Experimenters with rats know that they’re usually docile, even friendly, when they’re well-fed, provided with plenty of space, privacy, and so on. But when crowded, they become vicious, and when starved they are terrible. Humans under similar conditions are little better. In our present age of worsening poverty even in the most prosperous nations, where permanent unemployment is reaching record highs, is it any wonder that more and more people are killing themselves or going on rampages?
The simplest thing for our Congress to do in the United States would be to raise the minimum wage, ideally tying it automatically to inflation so we can stop the continual staged political fights over it. Programs to improve the economies of the poorest parts of the nation — those states where the wage isn’t already increasing — would be reasonable. Basic healthcare and insurance reform, reducing the cost of higher education, even considering a Universal Basic Income — these are all potential approaches. Above all, we desperately need to make mental health care far more readily available; sane people don’t go on killing sprees.

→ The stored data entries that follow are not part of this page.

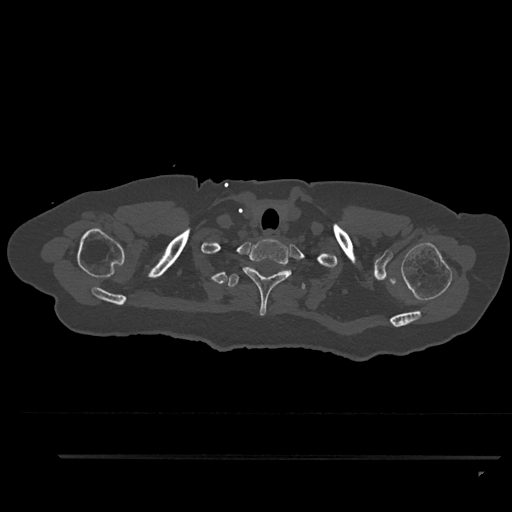
CT including the spine, one axial slice; slice 755 of 797 in the series (ordered by position); 120 kVp; bone window (W 1800 / L 400 HU); 512 × 512 image matrix, field of view 408 × 408 mm. Female patient, age 44 years. From the clinical record (not read from this slice): primary cancer: renal; vertebrae with lytic lesions (as recorded): L1.
Structures marked on this image (semi-automatically segmented with operator editing):
- T1 vertebra: box from (x=242, y=238) to (x=292, y=316) px
- T2 vertebra: (x=228, y=273)–(x=305, y=289)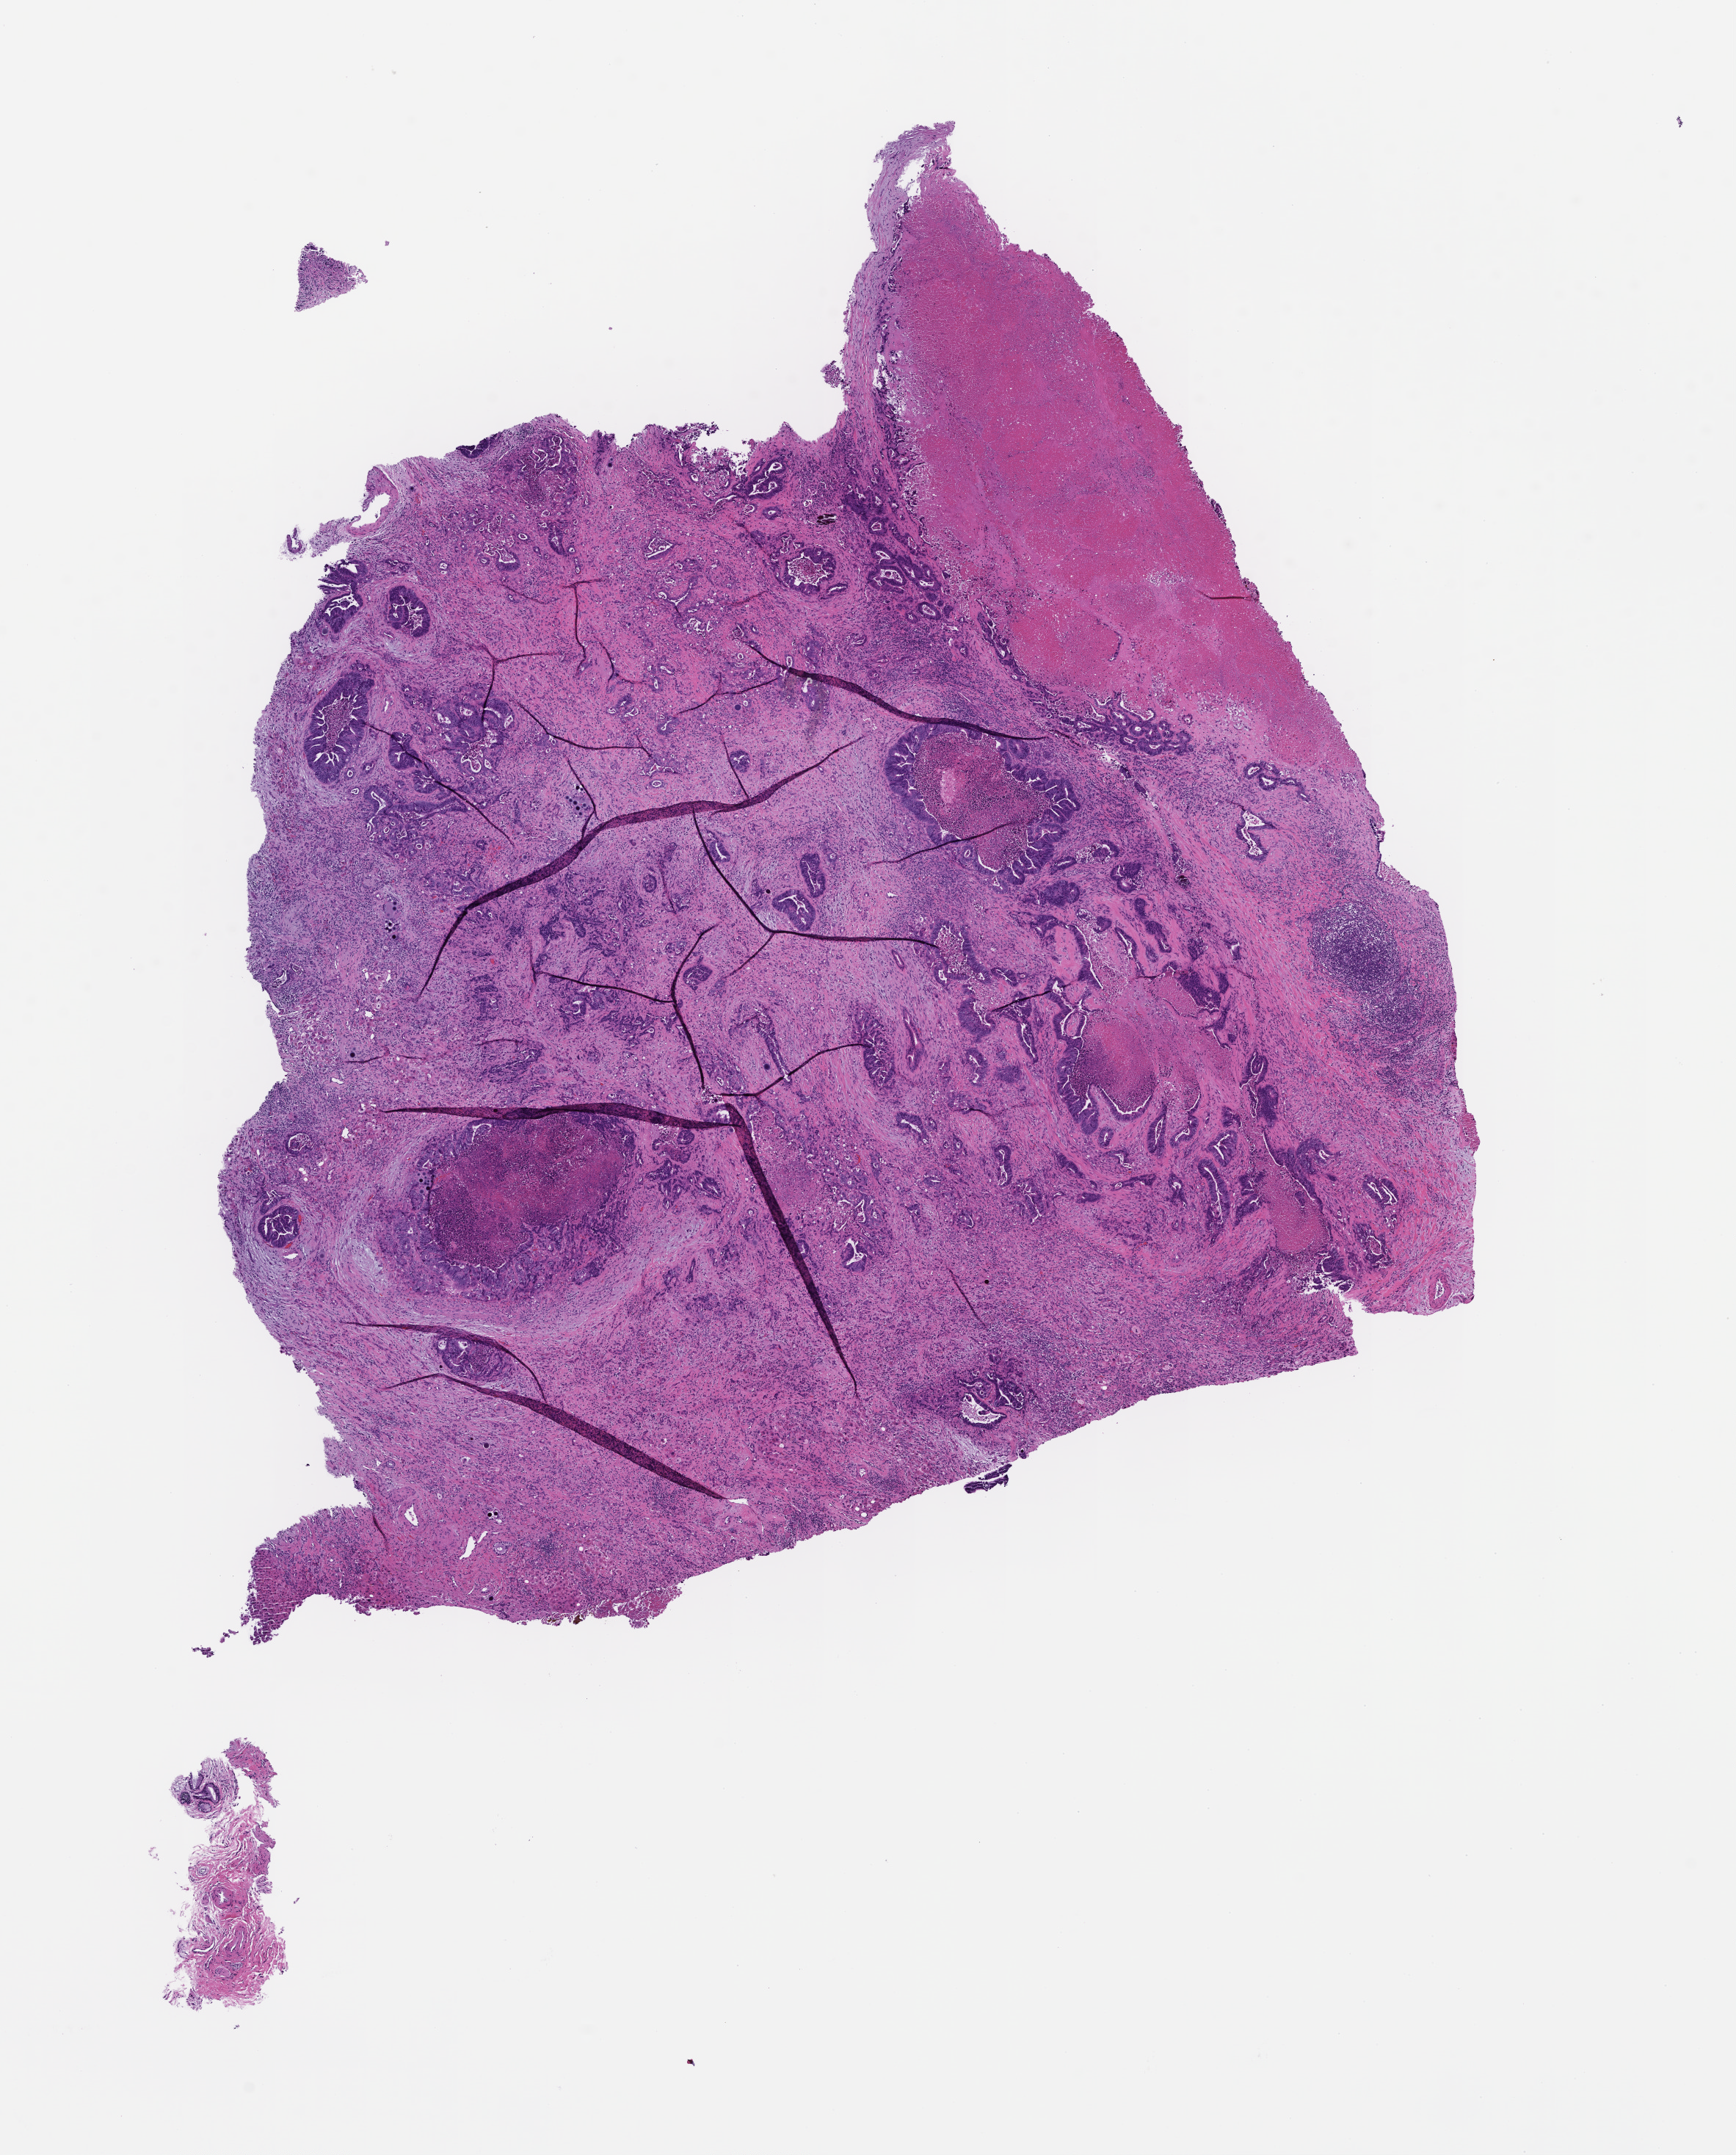
Digitized H&E-stained section, a low-resolution overview of the entire scanned area, about 9.5 x 11.9 mm. Formalin-fixed, paraffin-embedded (FFPE) tissue. Female patient.
* this section: metastatic tumor tissue
* patient diagnosis (primary): Colorectal Carcinoma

I suggest them because the alternative — focusing on the guns — is impracticable at best and at worst suicidal. Reducing the supply or accessibility of handguns might reduce suicides a small amount, but the simple truth is that there are far too many weapons already out there. There’s no reasonable approach that would make it impossible for a sufficiently committed person to get hold of a gun — and spree shooters are driven by uncontrollable compulsions; they’re committed. Besides: We already imprison more than 1% of our population; why increase the number when there are simple alternatives?
After long study and consideration, I honestly believe this is a choice between accepting increasing violence matter-of-factly or taking action; and that our options for action are to embrace the tyranny of ever more draconic laws or instead to improve the living conditions of all our citizens.
Put that way, the choices seem quite clear.